* Problem to solve *
Write out the listing below character for character, though without its pictures.

* Supplied records *
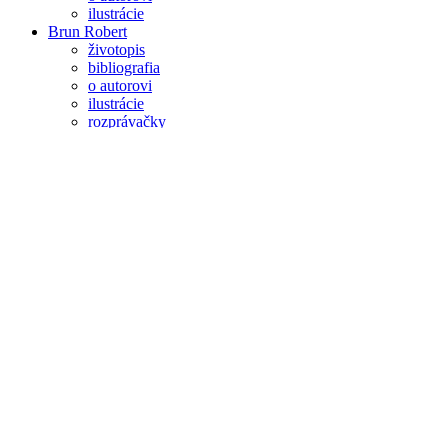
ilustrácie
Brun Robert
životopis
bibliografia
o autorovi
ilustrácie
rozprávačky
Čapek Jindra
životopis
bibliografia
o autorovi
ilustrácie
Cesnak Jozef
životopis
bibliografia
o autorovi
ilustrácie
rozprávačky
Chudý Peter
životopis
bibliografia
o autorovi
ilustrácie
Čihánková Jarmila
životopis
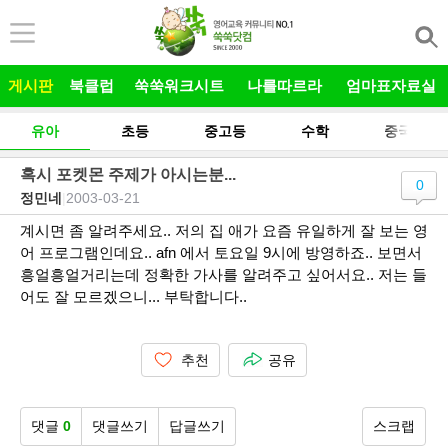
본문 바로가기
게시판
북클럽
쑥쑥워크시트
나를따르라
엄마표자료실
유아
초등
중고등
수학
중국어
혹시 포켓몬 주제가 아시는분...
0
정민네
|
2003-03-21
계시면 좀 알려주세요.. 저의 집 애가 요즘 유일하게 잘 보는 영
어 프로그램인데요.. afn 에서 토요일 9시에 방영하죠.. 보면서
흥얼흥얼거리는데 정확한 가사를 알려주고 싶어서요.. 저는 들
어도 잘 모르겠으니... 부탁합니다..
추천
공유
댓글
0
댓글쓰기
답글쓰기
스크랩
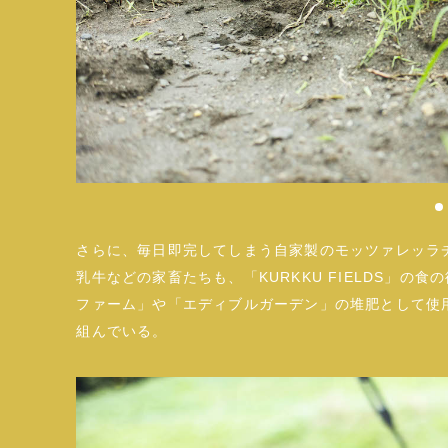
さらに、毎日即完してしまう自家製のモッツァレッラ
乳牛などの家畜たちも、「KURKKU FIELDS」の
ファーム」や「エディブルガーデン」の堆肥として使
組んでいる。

* Solution for this exercise *
ilustrácie
Brun Robert
životopis
bibliografia
o autorovi
ilustrácie
rozprávačky
Čapek Jindra
životopis
bibliografia
o autorovi
ilustrácie
Cesnak Jozef
životopis
bibliografia
o autorovi
ilustrácie
rozprávačky
Chudý Peter
životopis
bibliografia
o autorovi
ilustrácie
Čihánková Jarmila
životopis
본문 바로가기
게시판
북클럽
쑥쑥워크시트
나를따르라
엄마표자료실
유아
초등
중고등
수학
중국어
혹시 포켓몬 주제가 아시는분...
0
정민네
|
2003-03-21
계시면 좀 알려주세요.. 저의 집 애가 요즘 유일하게 잘 보는 영
어 프로그램인데요.. afn 에서 토요일 9시에 방영하죠.. 보면서
흥얼흥얼거리는데 정확한 가사를 알려주고 싶어서요.. 저는 들
어도 잘 모르겠으니... 부탁합니다..
추천
공유
댓글
0
댓글쓰기
답글쓰기
스크랩
さらに、毎日即完してしまう自家製のモッツァレッラ
乳牛などの家畜たちも、「KURKKU FIELDS」の
ファーム」や「エディブルガーデン」の堆肥として使
組んでいる。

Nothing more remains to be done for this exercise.